TASK DETAILS — Print all the items below word for word, leaving out the pictures.

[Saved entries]
══════════
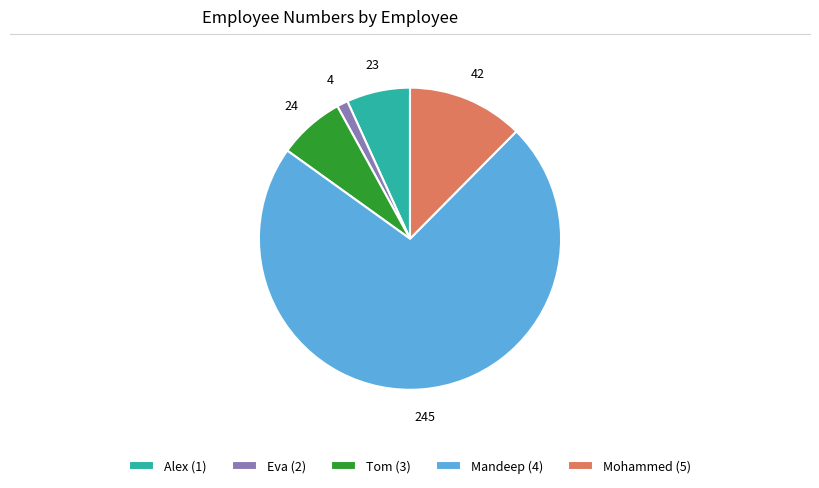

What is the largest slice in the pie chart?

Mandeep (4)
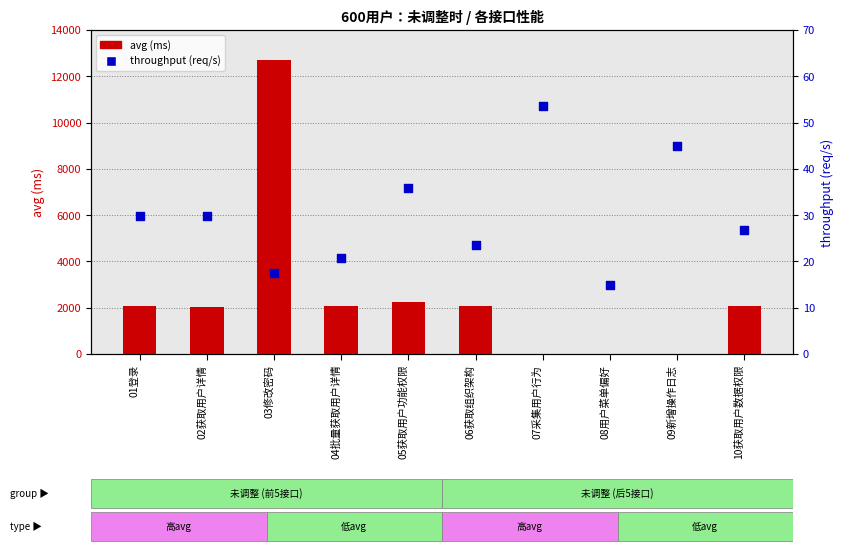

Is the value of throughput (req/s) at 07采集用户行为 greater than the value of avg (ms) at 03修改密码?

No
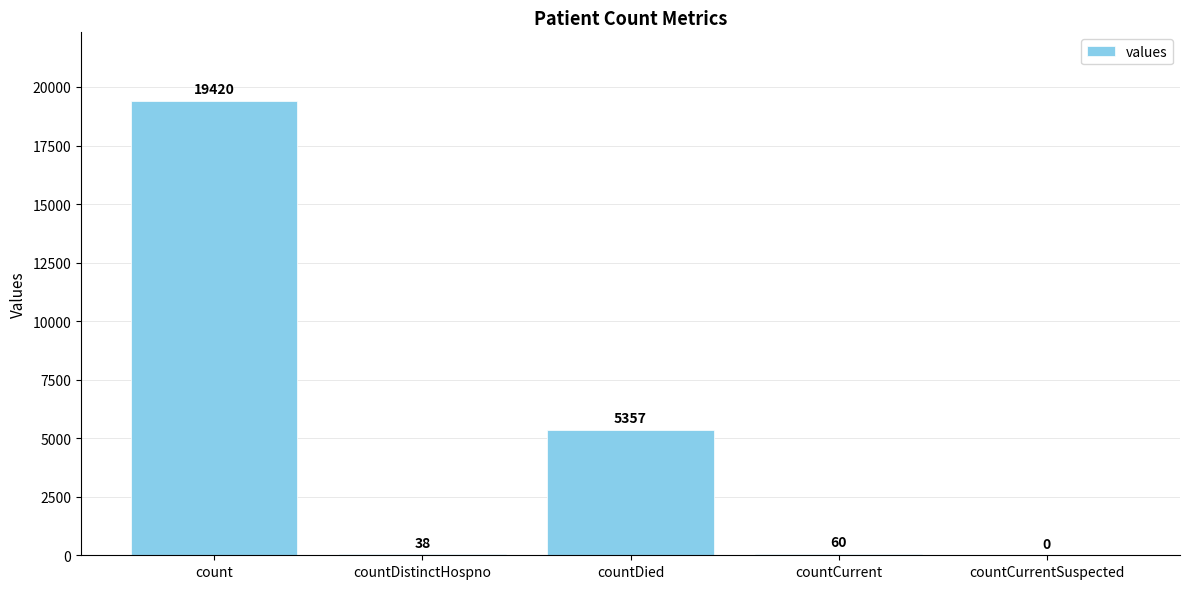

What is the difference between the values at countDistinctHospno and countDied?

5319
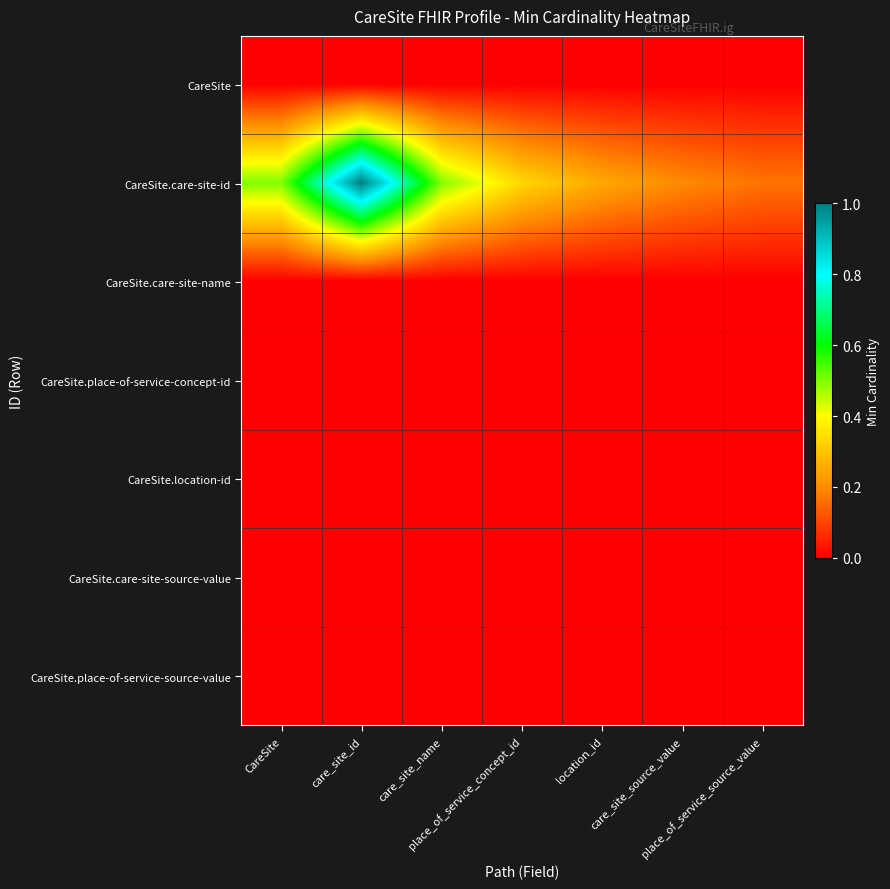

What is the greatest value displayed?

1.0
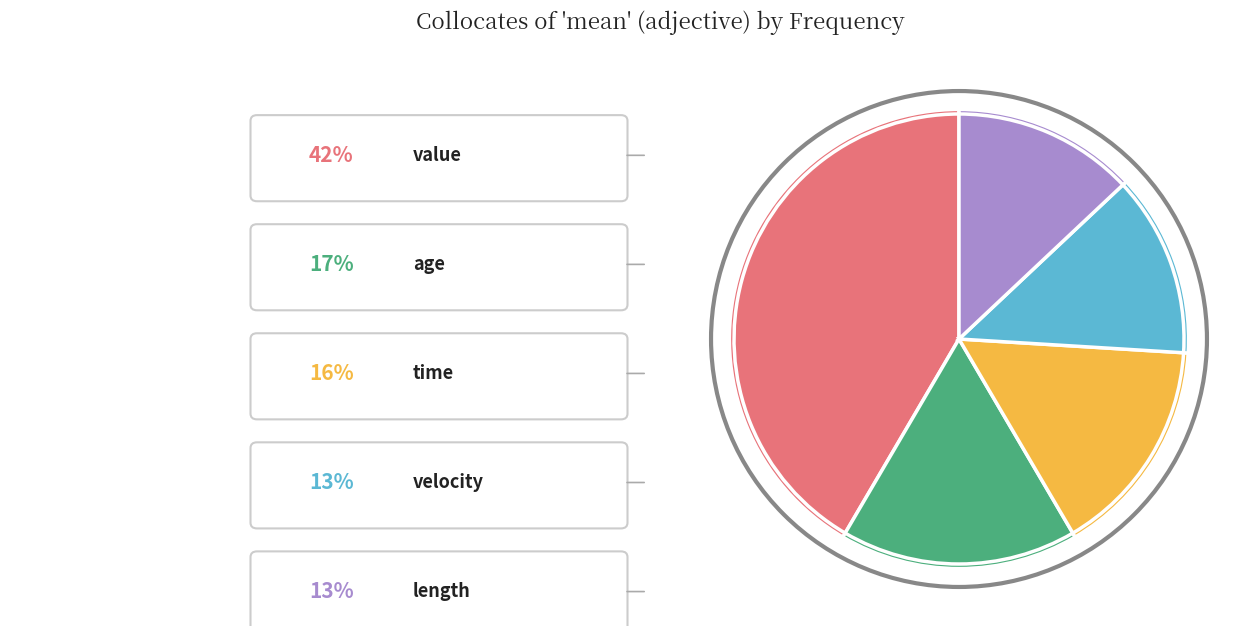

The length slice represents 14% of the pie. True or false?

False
══════════
RESULT OF THIS EXERCISE —
What is the largest slice in the pie chart?

Mandeep (4)

Is the value of throughput (req/s) at 07采集用户行为 greater than the value of avg (ms) at 03修改密码?

No

What is the difference between the values at countDistinctHospno and countDied?

5319

What is the greatest value displayed?

1.0

The length slice represents 14% of the pie. True or false?

False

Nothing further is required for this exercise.